WS1.8. Invasive Monitoring: Understanding the Chronological Occurrence of Seizure Semiology

Abstract

The percentage of patients considered for epilepsy surgery in need for invasive evaluation ranges 30% and 40% in tertiary epilepsy centers (Kovac et al., 2017). It will become unavoidable when mapping epileptogenic zone for the patients with “MRI-negative” study and when mapping eloquent cortex for the patients subject to functional deficit following resection surgery. Invasive evaluation includes various type of intracranial electrodes, such as stereotactically implanted intracerebral (depth) electrodes (SEEG), subdural electrodes (SD-EEG) and intraoperative electrocorticography (ECoG). Stereoelectroencephalography (SEEG) was designed and developed by Talairach and Bancaud in France in 1960s. It is an invasive method of exploration for drug-resistant focal epilepsies, offering the advantage of a tridimensional and temporally precise study of the epileptic discharges (Isnard et al., 2018).
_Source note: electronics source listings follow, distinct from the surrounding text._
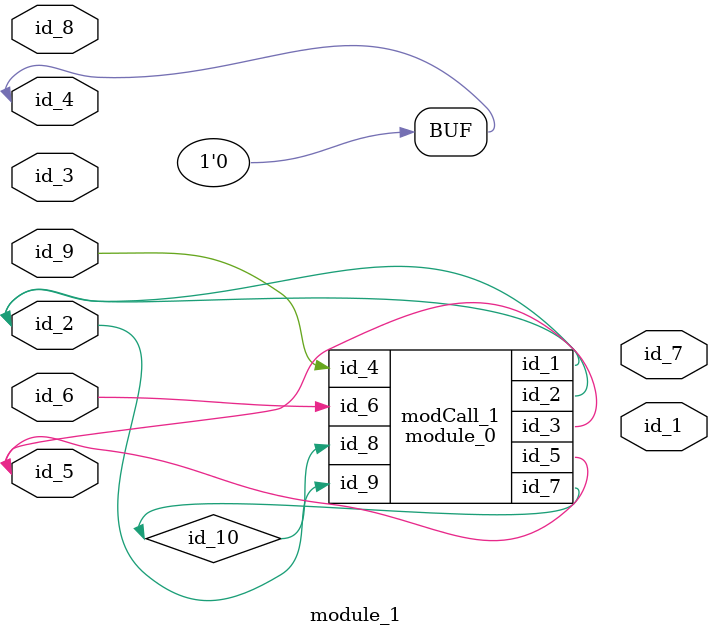
<source format=v>
module module_0 (
    id_1,
    id_2,
    id_3,
    id_4,
    id_5,
    id_6,
    id_7,
    id_8,
    id_9
);
  input wire id_9;
  input wire id_8;
  inout wire id_7;
  input wire id_6;
  inout wire id_5;
  input wire id_4;
  inout wire id_3;
  inout wire id_2;
  output wire id_1;
  wire id_10;
endmodule
module module_1 (
    id_1,
    id_2,
    id_3,
    id_4,
    id_5,
    id_6,
    id_7,
    id_8,
    id_9
);
  input wire id_9;
  input wire id_8;
  output wire id_7;
  input wire id_6;
  inout wire id_5;
  inout wire id_4;
  inout wire id_3;
  inout wire id_2;
  output wire id_1;
  wire id_10;
  module_0 modCall_1 (
      id_2,
      id_2,
      id_5,
      id_9,
      id_5,
      id_6,
      id_10,
      id_10,
      id_2
  );
  assign id_4 = $realtime & -1'b0;
endmodule

</source>
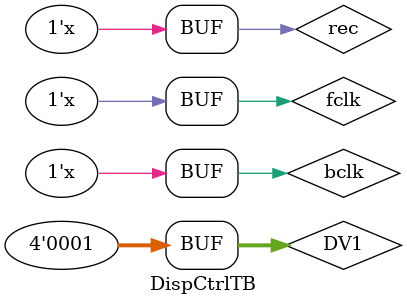
<source format=v>
`timescale 1ns / 1ps
module DispCtrlTB;

	//input
	reg [3:0] 	DV1;
	reg [3:0] 	DV2;
	reg [3:0]	DV3;
	reg			rec;
	reg			fclk;
	reg			bclk;
	//output
	reg [3:0]	anode;
	reg [6:0]	segOut;
	
	DisplayController UUT (
		.DispVal(DV1),
		.DispVal2(DV2),
		.DispVal3(DV3),
		.isRecord(rec),
		.fclk(fclk),
		.bclk(bclk),
		.anode(anode),
		.segOut(segOut)
	);

	initial
	begin
		DV1 <= 1;
		DV2 <= 0;
		DV3 <= 0;
		rec <= 0;
		fclk <= 0;
		bclk <= 0;
	end
	
	always
	begin
		#50 bclk <= ~bclk;
	end
	
	always
	begin
		#5 fclk <= ~fclk;
	end
	
	always
	begin
		#100
		if (DV3 == 9)
		begin
			DV3 <= 0;
		end
		else
		begin
			DV3 <= DV3 + 1;
		end
	end
	
	always
	begin
		#1000
		if (DV2 == 9)
		begin
			DV2 <= 0;
		end
		else
		begin
			DV2 <= DV2 + 1;
		end
	end
	
	always
	begin
		#5000
		rec <= ~rec;
	end

endmodule

</source>
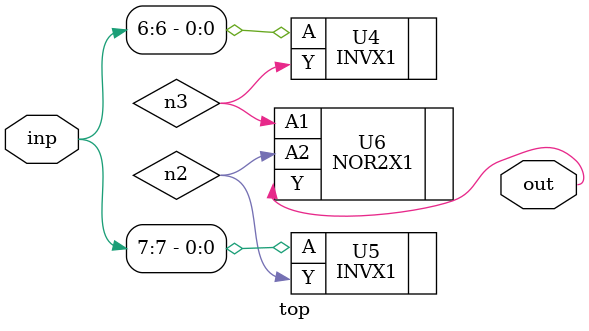
<source format=sv>


module top ( inp, out );
  input [7:0] inp;
  output out;
  wire   n2, n3;

  INVX1 U4 ( .A(inp[6]), .Y(n3) );
  INVX1 U5 ( .A(inp[7]), .Y(n2) );
  NOR2X1 U6 ( .A1(n3), .A2(n2), .Y(out) );
endmodule


</source>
Differently from SD-EEG in part, it does not need craniotomy. The basic principle of Bancaud and Talairach’s approach to epilepsy surgery was to study the seizures themselves, through what they named the “anatomo-electro-clinical correlations” (Kahane, 2006). A group of selective cases, studied with assistance of SEEG for refractory focal epilepsies, will be presented in the workshop to illustrate significance of the anatomo-electro-clinical correlation approach. All the cases had motor seizures which generated respectively from allocortical and isocortical subdivisions of the frontal, temporal and parietal lobes. The different systems of hierarchical organization activated during seizures gave rise to the chronology of semiology dissimilarly. It is more likely for the complex motor behaviors (i.e. automatism) to occur if the motor seizures generate from phylogenetically older or less differentiated cerebral cortex (i.e. histologically defined allocortex). On the other hand, the more phylogenetically recent or the more differentiated cortex (i.e. histologically defined isocortex), from which the motor seizures generate, the more likely the simple motor (i.e. tonic or tonic-clonic) signs develop. This is to imply that meaningful categorization of motor seizures in terms of semiology is possible and correlates with anatomic organization along a histological differentiation, in keeping with current hypotheses of hierarchical organization in the human brain.